Registration, video ads, premium content, white papers, all the enablers of electronic commerce are going to solve the present bit-cost dilemma, given time.
Written by Dana Blankenhorn, Inactive

Contrary to the spin of Time-Warner, bits don't have a cost. (This is a real product, a bandwidth meter using the image of Mr. T.)

What costs is two-way bandwidth, equipment to transmit it and the labor needed to install and maintain it. It's the capacity for carrying bits, not the bits themselves, which carry a price.

On that front the news continues to be good. The price of a steady data stream should fall to $5/meg this year, down from $7/meg. It will keep falling thanks to Moore's Law, especially as fiber switching filters into smaller ISPs.

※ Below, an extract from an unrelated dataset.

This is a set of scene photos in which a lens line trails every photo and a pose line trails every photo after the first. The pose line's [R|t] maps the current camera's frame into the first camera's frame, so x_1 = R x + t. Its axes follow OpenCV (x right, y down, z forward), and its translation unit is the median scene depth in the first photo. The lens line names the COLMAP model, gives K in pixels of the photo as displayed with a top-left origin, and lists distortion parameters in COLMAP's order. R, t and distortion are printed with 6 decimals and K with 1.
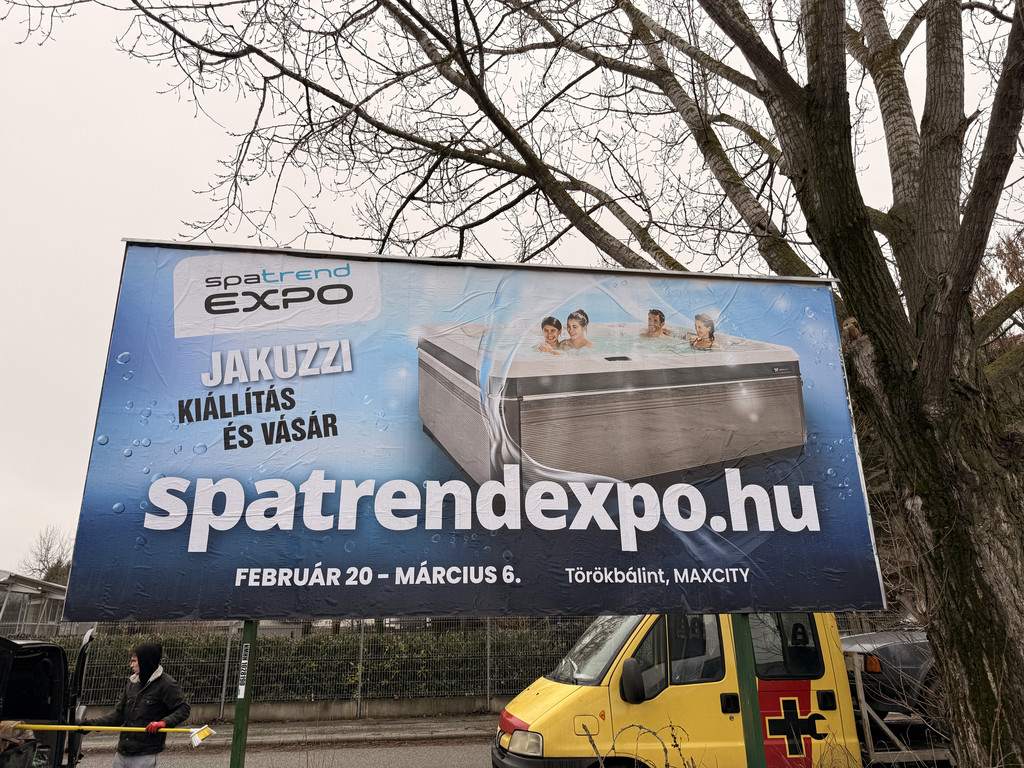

So what excuse can Time-Warner Cable have for charging those who transfer over 50 Gbytes per month as though it were a rural WISP leasing T-1s from a Bell company?

It's the same excuse Comcast has for throttling BitTorrent, namely an effort to protect video revenue streams, and its control of the pay TV business model.

Fact is while most of us on the tech beat have been focused on the Bell-cable duopoly, where the Internet lives, the cable guys have been getting hammered from above by DirecTv.

A single stream to a satellite, and dish antennas, scales better than a wired network. The capital advantages of the dish increase as subscriber counts grow. Consumers pay less for video and get more. Even my mother-in-law has switched.

Since video is the reason the Bells upgraded, and that watering hole is drying up faster than a Georgia lake in a drought, what are the duopolists to do?

Two things. Claim that Internet video is theft, and claim that bits have real costs. Either close off Internet video as illegal, forcing video consumers back to their mall, or charge enough for the bits to justify network upgrades.

It's a short-term plan which depends on the political might of both networks and studios, working together, to force their business model onto consumers, with prices for bits and content rolled-in together and ISPs acting as bankers.

But this is just one direction pay TV business models might take in the future, and the only hope for cable is that the duopoly on last-mile access holds, while the Internet fails to innovate.

If you have a choice beyond metered bits you're going to take it, and the technology trends say that choice is coming, assuming the market is allowed to work its will.

What's needed, still, are working business models for content, both ad-based and subscription, which cut the network operators out and leave them just transmitting bits.

If you look around this site you'll see the start of some. Registration, video ads, premium content, white papers, all the enablers of electronic commerce are going to solve the present bit-cost dilemma, given time.

Once again, the market is going to win.  Now you know which fool is to be pitied.